When I started thinking about this article, the difference between the Crossfire and Ceasefire styles of debate seemed metaphorical. In September, after Kirk was tragically killed during a debate with Utah Valley University students, the situation changed. There were urgent calls among leading politicians and commentators to lower the temperature and, in the words of Utah Gov. Spencer Cox, to “better to disagree.” Meanwhile, Trump and his allies have begun using the killing as an excuse to silence voices they don't like. ABC in brief suspended late-night host Jimmy Kimmel for remarks he made about Kirk's death following threats from the head of the Federal Communications Commission that even some Republicans later compared to the language of a mob boss. The State Department revoked the visas of at least six people who “celebrated” Kirk's death. A Tennessee man posted a meme highlighting Trump's more dismissive response to a previous school shooting and was then arrested on the false grounds that he had made death threats. The man was detained for more than a month.

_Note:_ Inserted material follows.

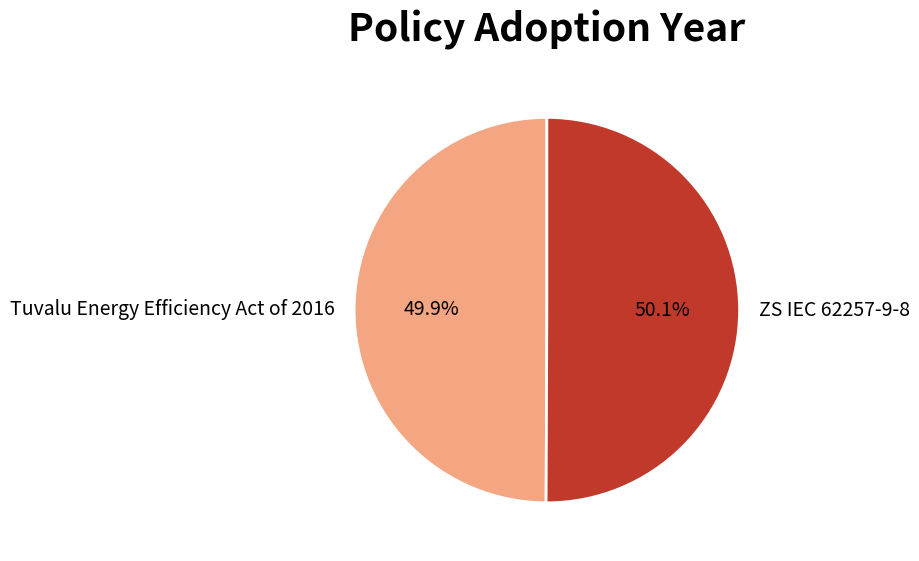

How many segments does this pie chart have?

2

A discussion soon arose about whether it was possible debate in fact, that's exactly what Kirk did. Many observers depicted him as words Katherine Kelaidis in Salonas “a modern Socrates wandering the agora of American universities in search of truth through rhetorical contest”; Klein wrote V Time that Kirk “practised politics in exactly the right way” and was one of the “most effective practitioners of persuasion” of his era. This characterization, especially as Klein made it, drew howls of outrage from many left-leaning commentators, who argued that Kirk was not interested in changing anyone's opinion, but instead practiced a form of performance art in which he lured less experienced debaters into rhetorical traps, which he could then publish online under heavy-handed headlines such as “Charlie Kirk TURNES OUT 3 Arrogant College Students” 👀🔥” – all the while dehumanizing various marginalized communities and spreading hatred. Kirk's style was “to civil dialogue what porn is to sex,” Kelaidis wrote. “A deliberately titillating, mildly degrading, commercialized rendition of something that is normally good, or at least neutral.”